A la veille de sa disparition, elle a quarante-quatre ans, Billie Holiday se remémore son parcours chaotique, existence tragique marquée par la rage de vivre et les drames. L'artiste se raconte au fil des souvenirs, l'extrême misère de son enfance, élevée par une mère qui lui a donné naissance à treize ans, la prison à quinze ans pour prostitution, la violence de l'Amérique ségrégationniste, celles des hommes, les premières tournées, la drogue, l'alcool. Dans les coulisses des clubs newyorkais de Harlem, elle rencontre Lester Young le saxophoniste qui la surnomme Lady Day, Louis Armstrong son grand ami, Duke Ellington, Count Basie. Succès sur scène et conditions de vie épouvantables, le destin exceptionnel de la grande dame du blues de l'ombre à la lumière se déploie entre épreuves et résurrections.
Dans un spectacle musical qui alterne tableaux joués et dansés, Naïsiwon El Aniou rend un hommage saisissant à Billie Holiday. Seule en scène, elle trace un tableau sensible qui trouve sa source dans les paroles des chansons et les éléments puisés dans les différents ouvrages biographiques dédiés, notamment Lady Sings the Blues. Incarnant le destin d'une femme à fleur de peau, elle nous offre une évocation intimiste à travers laquelle transparaît le lien passionnel que la comédienne entretient avec la chanteuse.
Tandis que la voix mythique de Lady Day résonne sur scène dans des enregistrements originaux entretenant l'intensité d'une vibration particulière, Naïsiwon El Aniou mêle danse de cabaret, swing et claquettes, danse africaine dans une chorégraphie pour laquelle a puisé son inspiration dans le travail de l'américaine Katherine Dunham.
━━━━━━━━━━━━━━━━
» **Série de consignes**
A: Répondez brièvement à ces questions sur le texte consacré à Billie Holiday :
(i) Quel âge a Billie Holiday à la veille de sa disparition ?
(ii) Quel surnom le saxophoniste Lester Young lui donne-t-il ?
(iii) Dans le travail de quelle danseuse américaine la chorégraphie du spectacle puise-t-elle son inspiration ?
B: Reprenez le texte consacré à Billie Holiday à partir de sa dernière phrase et poursuivez-le.

» **Section des données**
━━━━━━━━━━━━━━━━
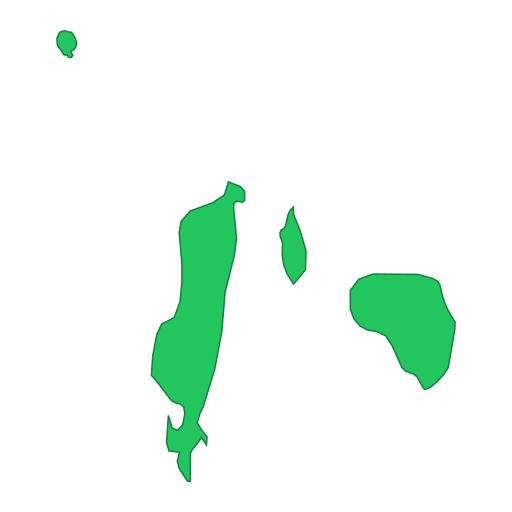 the Province of Romblon
{"feature_id": "PHL-2535", "entity_name": "Romblon", "entity_type": "Province", "adm_level": 1, "iso_a3": "PHL", "parent_name": "Philippines", "parent_adm1": "", "projection": "equal_earth", "projection_center": [122.144, 12.527], "detail": "fine", "context": "isolated", "style": "filled", "palette": "green", "viewbox_px": 512, "rotation_deg": 0, "n_neighbors": 0, "source": "natural_earth", "source_scale": "10m", "svg_char_len": 1603}
<svg xmlns="http://www.w3.org/2000/svg" viewBox="0 0 512 512"><path d="M228.4,181.9L240.5,186.6L244.6,191.4L244.7,200.1L242.7,202.2L236.6,201.1L233.8,203.7L233.7,208.5L236.5,238.1L234.4,255.3L225.1,291.9L221.9,331.0L214.8,368.8L203.0,407.5L199.9,413.4L197.2,422.9L201.8,430.1L207.0,436.8L206.5,444.9L201.3,437.2L199.0,441.4L191.8,450.2L190.3,453.8L190.3,481.3L187.6,481.3L179.2,468.5L177.3,461.0L179.5,452.2L168.9,450.9L166.5,442.2L168.4,415.4L172.2,428.0L177.7,430.3L182.7,424.7L184.9,413.4L183.6,406.7L180.2,404.1L175.9,403.0L171.3,400.5L154.9,379.0L151.4,375.5L152.7,356.1L156.8,334.4L161.6,324.1L174.2,317.5L180.1,301.5L181.9,281.7L181.9,263.9L179.2,232.5L181.2,221.1L190.3,211.0L213.0,202.6L224.4,194.9L228.4,181.9ZM455.1,322.3L454.8,329.6L448.2,367.7L443.9,374.2L437.4,381.4L430.5,387.2L425.1,389.6L423.3,388.0L417.1,377.0L413.7,374.1L405.6,371.2L402.0,367.7L392.2,345.9L385.6,335.7L376.2,331.4L367.0,329.9L359.4,325.5L353.8,318.6L350.3,309.2L350.3,290.3L358.8,279.2L373.3,274.0L418.1,274.4L433.1,278.7L437.7,281.4L439.9,284.8L442.4,295.8L444.7,302.8L447.8,309.8L455.1,322.3ZM293.5,214.3L300.3,231.1L306.0,250.9L305.5,269.9L293.5,284.1L287.2,274.1L283.6,264.5L282.2,254.7L282.5,243.7L282.1,241.6L281.1,239.0L280.1,236.1L280.0,232.8L281.1,230.0L284.0,228.5L285.5,225.9L288.1,214.6L290.1,210.2L293.5,207.0L293.5,214.3ZM73.6,50.0L72.2,50.4L71.0,51.5L71.7,53.5L72.9,55.5L71.1,57.6L68.5,57.2L66.8,54.7L65.4,55.2L63.7,54.6L60.8,49.7L58.1,46.7L57.3,44.4L56.9,38.5L59.6,32.3L64.3,30.7L69.7,32.2L71.4,32.2L74.3,36.2L76.7,42.1L75.7,47.2L73.6,50.0Z" fill="#22c55e" stroke="#15803d" stroke-width="1.5"/></svg>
━━━━━━━━━━━━━━━━
» **Réponses dans l'ordre**
A:
(i) Quarante-quatre ans.
(ii) Lady Day.
(iii) Katherine Dunham.

B:
A travers, l'histoire du jazz et du blues, celle des Etats-Unis en fil rouge s'inscrit dans l'horreur de la ségrégation, des lynchages. "Trop blanche pour les clubs noirs, trop noire pour les orchestres blancs" ainsi que l'évoque Naïsiwon El Aniou, Billie trouve le succès sur scène alors que ses conditions de vie demeurent extrêmement difficiles. Sans jamais perdre sa capacité d'émerveillement, la grande dame du blues conduit des combats poignants, s'engage comme lorsqu'elle écrit le poème Strange Fruits, mis en musique par la suite pour devenir cette chanson que personnellement je ne peux pas écouter sans pleurer.
De prises de risque en actes militants, ce destin de luttes et d'audaces, d'infortunes et de vulnérabilité, trouve dans ce spectacle la qualité d'émotion des rencontres intimes, touchant à l'âme de la musique. Cette évocation puissante d'une vie cabossée vibre, flamboyante et précieuse. Un très beau moment.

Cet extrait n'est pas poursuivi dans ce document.